The task requires restating, word for word, the lines of the entries below from the one containing "Club Canino Colombiano." through the final one, both included.

------ Material for this task ------

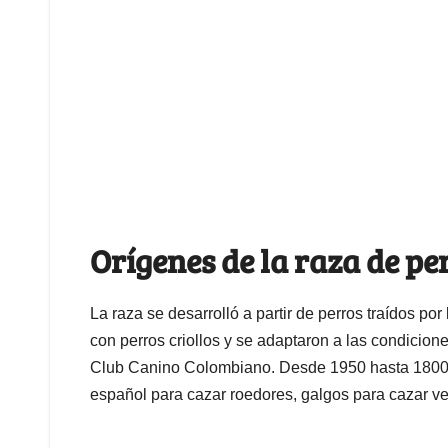
Orígenes de la raza de p
La raza se desarrolló a partir de perros traídos p
con perros criollos y se adaptaron a las condicion
Club Canino Colombiano. Desde 1950 hasta 1800 se
español para cazar roedores, galgos para cazar v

------

Output of the task
Club Canino Colombiano. Desde 1950 hasta 1800 se
español para cazar roedores, galgos para cazar v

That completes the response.